» THE PROBLEM
Pull out every line of text in the entries below and reproduce each one word for word, in its original order.

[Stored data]
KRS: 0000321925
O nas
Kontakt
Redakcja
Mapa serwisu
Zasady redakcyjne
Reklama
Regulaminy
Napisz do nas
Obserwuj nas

» EXERCISE OUTPUT
KRS: 0000321925
O nas
Kontakt
Redakcja
Mapa serwisu
Zasady redakcyjne
Reklama
Regulaminy
Napisz do nas
Obserwuj nas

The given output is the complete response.